OUSEPH Vs. STATE OF KERALA

Decided On March 31, 2004
OUSEPH Appellant
V/S
STATE OF KERALA Respondents

JUDGEMENT

(1.) The appellant in this case was convicted by the Court of the Sessions judge, Thodupuzha for offences punishable under S. 20 (b) (i) of the narcotic Drugs and Psychotropic Substances Act, 1985 and was sentenced to undergo rigorous imprisonment for five years and to pay a fine of Rs. 25,000. 00 and in default to undergo further imprisonment for a period of one year. The high Court of Kerala at Ernakulam has confirmed the said conviction and sentence and the appellant is now before us in this appeal.

(2.) Though many questions of law and facts have been argued in this case on behalf of the appellant, we think it is sufficient to consider one question which according to us goes to the very root of the prosecution case as also the conviction and sentence imposed by the two courts below. According to the prosecution the contraband of 5 kilograms of dried ganja was seized from the room belonging to the appellant on 14/9/1990. There is no evidence whatsoever to show that at the time of seizure, all this alleged contraband by pw 2 Sub-Inspector of Police was sealed. It is the prosecution case itself that the said contraband was handed over to PW 5 Circle Inspector of Police on 17/9/1990. Even at that point of time there is no evidence to show that this contraband was sealed, on the contrary it is the evidence of these two police officers that the same was not sealed, though they contended that it was kept in safe custody.

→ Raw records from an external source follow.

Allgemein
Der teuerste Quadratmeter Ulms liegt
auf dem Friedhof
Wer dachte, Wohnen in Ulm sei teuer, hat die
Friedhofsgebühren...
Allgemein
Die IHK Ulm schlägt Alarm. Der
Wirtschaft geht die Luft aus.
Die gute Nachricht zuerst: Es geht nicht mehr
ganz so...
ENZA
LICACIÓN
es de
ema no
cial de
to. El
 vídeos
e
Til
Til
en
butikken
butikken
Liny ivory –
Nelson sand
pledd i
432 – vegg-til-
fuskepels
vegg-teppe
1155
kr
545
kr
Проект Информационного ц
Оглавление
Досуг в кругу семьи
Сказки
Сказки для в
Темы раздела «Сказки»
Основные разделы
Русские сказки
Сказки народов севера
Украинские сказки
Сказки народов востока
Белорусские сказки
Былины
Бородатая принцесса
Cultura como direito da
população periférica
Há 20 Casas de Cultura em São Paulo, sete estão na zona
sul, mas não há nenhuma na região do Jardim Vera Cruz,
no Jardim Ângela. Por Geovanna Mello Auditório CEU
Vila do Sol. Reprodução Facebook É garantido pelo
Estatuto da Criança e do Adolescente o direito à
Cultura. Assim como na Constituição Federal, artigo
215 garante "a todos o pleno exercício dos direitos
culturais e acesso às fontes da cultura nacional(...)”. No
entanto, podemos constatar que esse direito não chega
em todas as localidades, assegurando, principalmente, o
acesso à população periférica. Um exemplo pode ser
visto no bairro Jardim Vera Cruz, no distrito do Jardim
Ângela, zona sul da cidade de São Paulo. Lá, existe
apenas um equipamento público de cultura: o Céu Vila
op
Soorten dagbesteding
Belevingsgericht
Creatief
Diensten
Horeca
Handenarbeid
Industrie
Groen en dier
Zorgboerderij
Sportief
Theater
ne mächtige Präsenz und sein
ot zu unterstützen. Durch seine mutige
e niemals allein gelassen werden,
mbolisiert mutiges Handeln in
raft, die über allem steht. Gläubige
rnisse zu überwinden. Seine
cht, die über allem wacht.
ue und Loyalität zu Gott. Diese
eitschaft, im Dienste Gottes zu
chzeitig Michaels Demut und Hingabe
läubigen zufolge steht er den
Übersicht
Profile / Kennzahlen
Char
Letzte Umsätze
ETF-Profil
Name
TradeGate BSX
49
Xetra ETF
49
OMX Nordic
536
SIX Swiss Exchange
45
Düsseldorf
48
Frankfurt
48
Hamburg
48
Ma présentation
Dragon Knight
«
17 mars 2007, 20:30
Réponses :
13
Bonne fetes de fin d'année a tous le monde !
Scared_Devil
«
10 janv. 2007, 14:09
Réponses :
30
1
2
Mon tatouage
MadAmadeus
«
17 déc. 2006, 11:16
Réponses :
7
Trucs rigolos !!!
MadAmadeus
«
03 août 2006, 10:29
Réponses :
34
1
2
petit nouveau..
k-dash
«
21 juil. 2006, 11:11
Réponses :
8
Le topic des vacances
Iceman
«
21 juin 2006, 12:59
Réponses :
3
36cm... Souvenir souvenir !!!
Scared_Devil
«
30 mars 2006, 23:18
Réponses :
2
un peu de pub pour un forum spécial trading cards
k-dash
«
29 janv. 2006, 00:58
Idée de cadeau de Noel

It is the further case of the prosecution that they took the permission of the jurisdictional court on 13/10/1990 to take sample for the first time from the original stock of the contraband to send the same to the chemical Examiner. But the same was sent only on 28/11/1990 nearly after a month the permission of the court was obtained. Till this stage the seized contraband was not kept in a sealed condition. The Chemical Examiner filed his report on 30/5/1991 who found that the sample sent to him was ganja, a contraband under the Act. The courts below accepting this fact and other evidence led by the prosecution have found it sufficient to base the conviction.

(3.) Learned amicus curiae appearing for the appellant contended before us that the alleged contraband unsealed were kept with the investigating agency from 14/9/1990 till 28/11/1990 nearly two months without being sealed, therefore, there is every possibility of the same being tampered with. The courts below have rejected this argument on the ground that such a huge quantity of cannabis, nearly 5 kilograms could not have been purchased by the investigating agency to implicate the appellant forgetting that there is a statutory requirement to seal the seized articles. Under the provisions of s. 55 of the said Act, this requirement may not be mandatory but on facts of this case, keeping the contraband articles in an unsealed condition for such a long time creates doubt in our mind. The period of non-sealing in the circumstances of this case does give rise to a doubt that there might have been a possibility of tampering which cannot be ruled out, more so because sample sent to the Chemical Examiner is a small quantity. The trial court proceeded on the basis that from the statement of the police it showed that it was kept in a safe place, therefore, no prejudice has been caused to the appellant. The prejudice in our opinion is apparent if the seized articles are different from the articles sent to the Chemical Examiner which in this case we cannot say with certainty that the said manipulation has not happened. Therefore, on this ground alone this appeal succeeds and is allowed and the appellant is acquitted. His bail bonds stand discharged. We place on record our appreciation for the services rendered by Mr. L. K. Pandey, and direct the payment of Rs. 750. 00 towards the payment of amicus curiae.